The protein sequences of rice and Brachypodium showing best hits to SNP markers mapped within nine genomic regions (excluding Region 1B, T1RS/1BL) were further analyzed for a comparative mapping purpose. Functional predictions of these rice and Brachypodium proteins were obtained from PGSB database (http://pgsb.helmholtz-muenchen.de/plant/index.jsp, verified 7 September 2016) and are listed in Appendix F. Regions 1A.1, 2B, 2D.1, 2D.2, and 7A exhibit indeterminate collinearities with rice and Brachypodium genomes (Table S2). Regions 1A.2, 3A, 5A, and 7B are highly syntenic to rice chromosomes 5 (25.00–26.58 Mb), 1 (33.21–39.69 Mb), 9 (19.87–21.70 Mb), and 6 (3.20–8.33 Mb), respectively, and to Brachypodium chromosomes 2 (16.58–18.01 Mb), 2 (51.46–56.26 Mb), 4 (40.47–42.31 Mb), and 1 (42.12–47.08 Mb), respectively (Figure 4; Table S2).

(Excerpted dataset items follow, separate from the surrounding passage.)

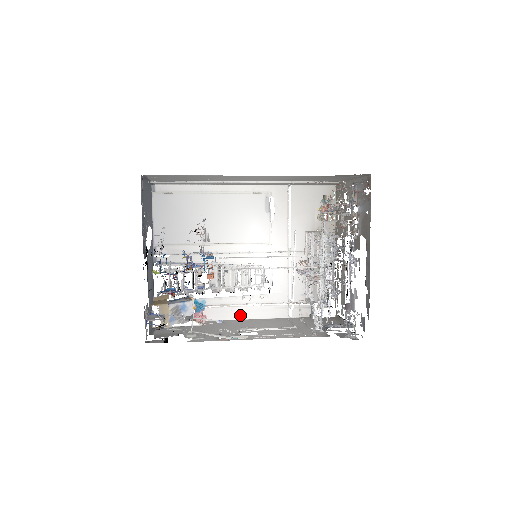
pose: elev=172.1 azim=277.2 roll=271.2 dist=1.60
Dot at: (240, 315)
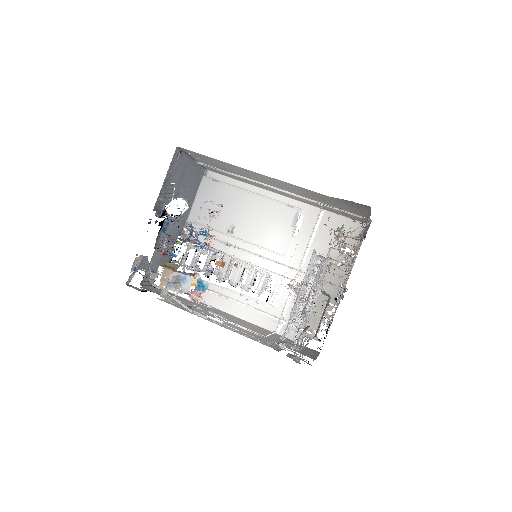
Dot at: (233, 311)
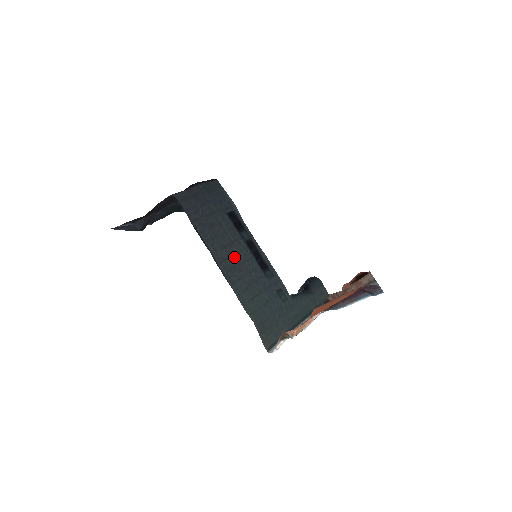
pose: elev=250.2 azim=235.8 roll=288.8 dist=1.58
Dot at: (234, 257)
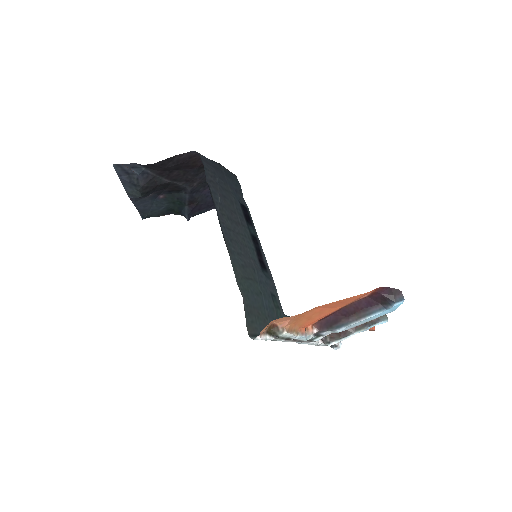
Dot at: (238, 235)
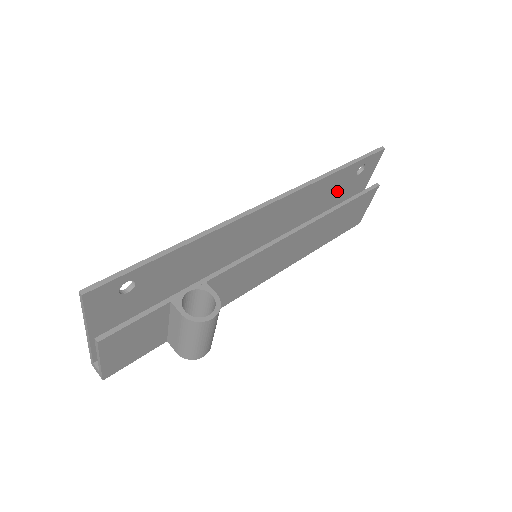
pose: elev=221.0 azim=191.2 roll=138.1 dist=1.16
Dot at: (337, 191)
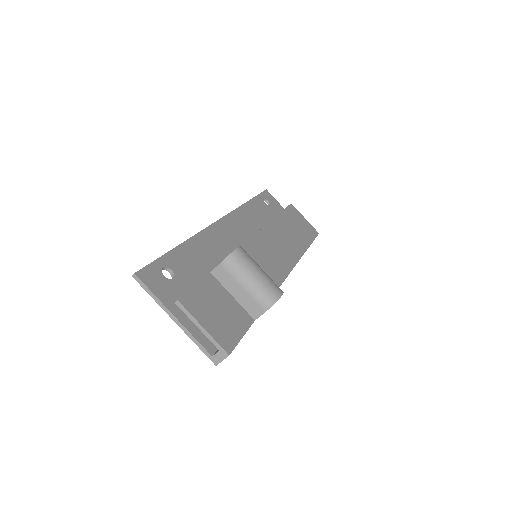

Figure 4. Comparative mapping results of four genomic regions harboring stable QTLs for spike morphological traits. The number in brackets indicates the physical position (Mb) of rice and Brachypodium genes. Blue shadow indicates the range of the targeted genomic region.
Validation of the Consequences of 1RS/1BL Translocation and Rht8
The 5.5 cM interval on chromosome 1BS mapped 1031 SNP markers and 13 SSR markers, and hence we deduced that one of the parents might carry the 1RS/1BL translocation. Thus, two 1RS specific markers (pSaD15 and pSc20H; Liu et al., 2008) were used for analysis (Figure S3). The results showed that 75 RILs carried the 1RS/1BL translocation donated by parent Y8679, which exhibited significant (P < 0.05) segregation distortion with approximately 61% J411 alleles. Similar segregation ratios have also been reported in other studies in RIL lines from crosses between 1B and 1RS/1BL parents, suggesting biased transmission against gametes carrying the translocation (Mathews et al., 2008; McIntyre et al., 2010). Adjusted mean (BLUP) values across nine environments were used to determine differences between 1RS/1BL and 1B lines in SL, FSN, SSN, TSN, and SC (Table 5). No significant variation was detected between 1RS/1BL and 1B lines for SC. Compared with 1B lines, the 1RS/1BL lines had higher SL (7.2%), FSN (4.2%), SSN (24.8%), and TSN (5.9%). Consequently, four major and environmentally stable QTLs were detected at the pSaD15 locus, and they had LOD values from 3.33 to 21.17 and explained from 6.74 to 36.69% of the variations for the combined analysis (Figures 3; Figure S4; Appendix D). The 1RS/1BL translocation from Y8679 was associated with increased SL, FSN, SSN, and TSN.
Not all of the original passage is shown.